Esta mujer, apasionada por la música, relata sus experiencias con el cariño que vive mientras dedica su vida al arte; un amplio abanico de actividades de las cuales habla ilusionada, con mucha pasión. Está contenta de haber sabido volcar este amor hacia la música en su hijo, que ahora con 19 años estudia en el Conservatorio de Tarragona. Por eso no le resulta difícil transmitir el amor hacia la música en el instituto, desarrollando un programa didáctico con el cual ayuda a los alumnos, con referencias a las artes plásticas. «El arte importa a los alumnos», dice, añadiendo que siempre les dice que se tienen que poner en la piel del músico y del compositor para interpretar mejor. «A veces canto yo o hago tocar a los alumnos algún instrumento», relata encantada de que haya jóvenes que viven el arte. Pero no les presiona. «Les saco la paja y les dejo el grano».

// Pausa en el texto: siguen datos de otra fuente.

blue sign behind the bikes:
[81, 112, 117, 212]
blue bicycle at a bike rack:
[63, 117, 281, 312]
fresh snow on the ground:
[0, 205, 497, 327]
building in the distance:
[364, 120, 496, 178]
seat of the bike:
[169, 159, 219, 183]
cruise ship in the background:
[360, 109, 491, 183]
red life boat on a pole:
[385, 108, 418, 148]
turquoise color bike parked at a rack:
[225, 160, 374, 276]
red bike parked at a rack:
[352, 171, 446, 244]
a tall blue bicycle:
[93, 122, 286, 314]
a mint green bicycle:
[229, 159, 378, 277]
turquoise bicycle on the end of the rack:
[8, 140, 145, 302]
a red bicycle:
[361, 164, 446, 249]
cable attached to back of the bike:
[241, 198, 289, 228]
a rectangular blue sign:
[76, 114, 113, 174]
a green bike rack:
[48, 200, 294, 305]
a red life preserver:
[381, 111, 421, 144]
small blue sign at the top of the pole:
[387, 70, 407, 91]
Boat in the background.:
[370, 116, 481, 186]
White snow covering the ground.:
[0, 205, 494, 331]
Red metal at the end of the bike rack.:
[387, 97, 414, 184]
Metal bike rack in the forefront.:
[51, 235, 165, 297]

«Yo empecé con la guitarra, porque mis padres no me podían comprar otro instrumento», recuerda refiriéndose a los momentos difíciles que vive el arte actualmente. Cuenta que los alumnos también se pueden ayudar entre ellos dando clases, y pone el ejemplo de su hijo, que lo hace tocando varios instrumentos.

Está a favor de los músicos callejeros, creyendo que las multas no solucionan nada; en vez de ello, considera que sería mejor regular esta actividad, sea concretándolo con algún horario y lugares, o de otra forma. De hecho, cuenta divertida que «de jovencita tocaba en la catedral. Nos lo pasábamos bien con las amigas viendo que impresionábamos a los turistas».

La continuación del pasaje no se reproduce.